Rispetto all’etnografia, lo studio di singoli gruppi attraverso il contatto diretto con la cultura, l’etnologia prende le ricerche che gli etnografi hanno compilato e poi confronta e contrasta le diverse culture.
Il termine etnologia (etnologia) è accreditato ad Adam Franz Kollár (1718-1783) che lo ha usato e definito nella sua Historiae ivrisqve pvblici Regni Vngariae amoenitates pubblicata a Vienna nel 1783. come: “la scienza delle nazioni e dei popoli, o, quello studio degli uomini dotti in cui essi indagano sulle origini, sulle lingue, sui costumi e sulle istituzioni delle varie nazioni, e infine sulla patria e sulle sedi antiche, per poter meglio giudicare le nazioni e i popoli nei loro tempi.”
L’interesse di Kollár per la diversità linguistica e culturale fu suscitato dalla situazione del suo Regno d’Ungheria, multietnico e multilingue, e dalle sue radici tra gli slovacchi, e dai cambiamenti che cominciarono ad emergere dopo il graduale ritiro dell’Impero Ottomano nei Balcani più lontani.
Tra gli obiettivi dell’etnologia ci sono stati la ricostruzione della storia umana, e la formulazione di invarianti culturali, come il tabù dell’incesto e il cambiamento culturale, e la formulazione di generalizzazioni sulla “natura umana”, un concetto che è stato criticato fin dal XIX secolo da vari filosofi (Hegel, Marx, strutturalismo, ecc.). In alcune parti del mondo, l’etnologia si è sviluppata lungo percorsi di indagine e dottrina pedagogica indipendenti, con l’antropologia culturale che è diventata dominante soprattutto negli Stati Uniti, e l’antropologia sociale in Gran Bretagna. La distinzione tra i tre termini è sempre più sfocata.

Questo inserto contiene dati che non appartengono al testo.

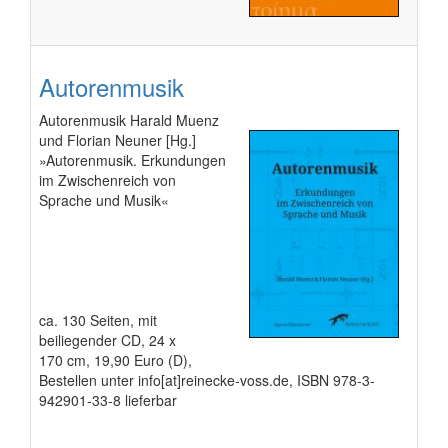
Autorenmusik
Autorenmusik Harald Muenz
und Florian Neuner [Hg.]
»Autorenmusik. Erkundungen
im Zwischenreich von
Sprache und Musik«
ca. 130 Seiten, mit
beiliegender CD, 24 x
170 cm, 19,90 Euro (D),
Bestellen unter info[at]reinecke-voss.de, ISBN 978-3-
942901-33-8 lieferbar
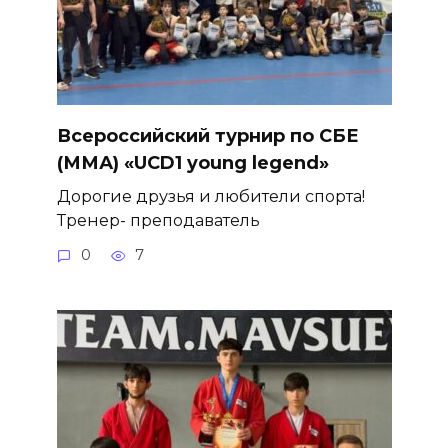
Всероссийский турнир по СБЕ
(ММА) «UCD1 young legend»
Дорогие друзья и любители спорта!
Тренер- преподаватель
0
7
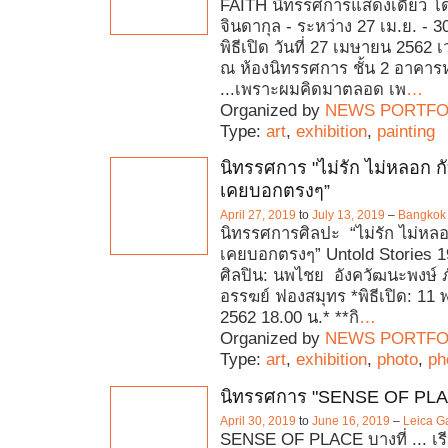
FAITH นิทรรศการแสดงเดี่ยว โ
จินดากุล - ระหว่าง 27 เม.ย. - 30
พิธีเปิด วันที่ 27 เมษายน 2562 
ณ ห้องนิทรรศการ ชั้น 2 อาคารห
...เพราะผมคิดมาตลอด เพ
…
Organized by
NEWS PORTFO
Type:
art
,
exhibition
,
painting
นิทรรศการ "ไม่รัก ไม่หลอก กับเ
เคยบอกตรงๆ”
April 27, 2019
to
July 13, 2019
–
Bangkok 
นิทรรศการศิลปะ “ไม่รัก ไม่หลอก 
เคยบอกตรงๆ” Untold Stories 
ศิลปิน: นพไชย อังควัฒนะพงษ์ ภ
อรรฆย์ ฟองสมุทร *พิธีเปิด: 1
2562 18.00 น.* **กิ
…
Organized by
NEWS PORTFO
Type:
art
,
exhibition
,
photo
,
ph
นิทรรศการ "SENSE OF PL
April 30, 2019
to
June 16, 2019
–
Leica G
SENSE OF PLACE บางที่ ... เร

L’etnologia è stata considerata un campo accademico dalla fine del XVIII secolo, specialmente in Europa, ed è talvolta concepita come qualsiasi studio comparativo di gruppi umani.

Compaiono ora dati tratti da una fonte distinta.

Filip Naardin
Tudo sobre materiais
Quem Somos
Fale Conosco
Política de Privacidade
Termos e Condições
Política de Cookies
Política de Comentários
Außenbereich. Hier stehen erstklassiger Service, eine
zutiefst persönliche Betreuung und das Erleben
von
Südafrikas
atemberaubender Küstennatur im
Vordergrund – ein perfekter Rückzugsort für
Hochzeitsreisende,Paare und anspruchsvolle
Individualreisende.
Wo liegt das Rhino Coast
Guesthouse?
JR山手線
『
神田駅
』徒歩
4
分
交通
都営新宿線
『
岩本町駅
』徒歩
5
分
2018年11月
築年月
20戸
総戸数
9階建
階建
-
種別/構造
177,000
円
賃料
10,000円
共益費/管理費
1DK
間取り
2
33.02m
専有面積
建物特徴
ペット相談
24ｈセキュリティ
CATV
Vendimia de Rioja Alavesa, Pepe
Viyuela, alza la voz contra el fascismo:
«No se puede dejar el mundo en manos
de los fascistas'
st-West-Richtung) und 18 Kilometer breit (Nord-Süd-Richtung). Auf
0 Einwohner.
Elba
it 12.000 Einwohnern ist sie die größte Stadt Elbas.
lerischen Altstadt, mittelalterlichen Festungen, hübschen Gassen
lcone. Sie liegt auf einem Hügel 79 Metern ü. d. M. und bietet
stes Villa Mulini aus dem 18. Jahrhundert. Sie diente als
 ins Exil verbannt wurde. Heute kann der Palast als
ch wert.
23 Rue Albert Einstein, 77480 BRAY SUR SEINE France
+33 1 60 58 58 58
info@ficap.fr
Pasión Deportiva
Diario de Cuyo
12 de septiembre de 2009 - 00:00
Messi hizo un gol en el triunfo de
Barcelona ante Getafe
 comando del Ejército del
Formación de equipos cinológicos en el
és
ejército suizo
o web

L’esplorazione del XV secolo dell’America da parte degli esploratori europei ebbe un ruolo importante nel formulare nuove nozioni dell’Occidente (il mondo occidentale), come la nozione di “Altro”. Questo termine era usato insieme a “selvaggi”, che era visto o come un barbaro brutale, o in alternativa, come il “nobile selvaggio”. Così, la civiltà si opponeva in modo dualista alla barbarie, una classica opposizione costitutiva dell’etnocentrismo ancora più comunemente condiviso. Il progresso dell’etnologia, per esempio con l’antropologia strutturale di Claude Lévi-Strauss, ha portato alla critica delle concezioni di un progresso lineare, o della pseudo-opposizione tra “società con storia” e “società senza storia”, giudicate troppo dipendenti da una visione limitata della storia come costituita da una crescita accumulativa.
Lévi-Strauss si riferiva spesso al saggio di Montaigne sul cannibalismo come un primo esempio di etnologia. Lévi-Strauss mirava, attraverso un metodo strutturale, a scoprire invarianti universali nella società umana, tra le quali riteneva che il tabù dell’incesto fosse il principale. Tuttavia, le pretese di tale universalismo culturale sono state criticate da vari pensatori sociali del XIX e XX secolo, tra cui Marx, Nietzsche, Foucault, Derrida, Althusser e Deleuze.
La scuola francese di etnologia è stata particolarmente significativa per lo sviluppo della disciplina, fin dai primi anni ’50. Figure importanti di questo movimento hanno incluso Lévi-Strauss, Paul Rivet, Marcel Griaule, Germaine Dieterlen, e Jean Rouch.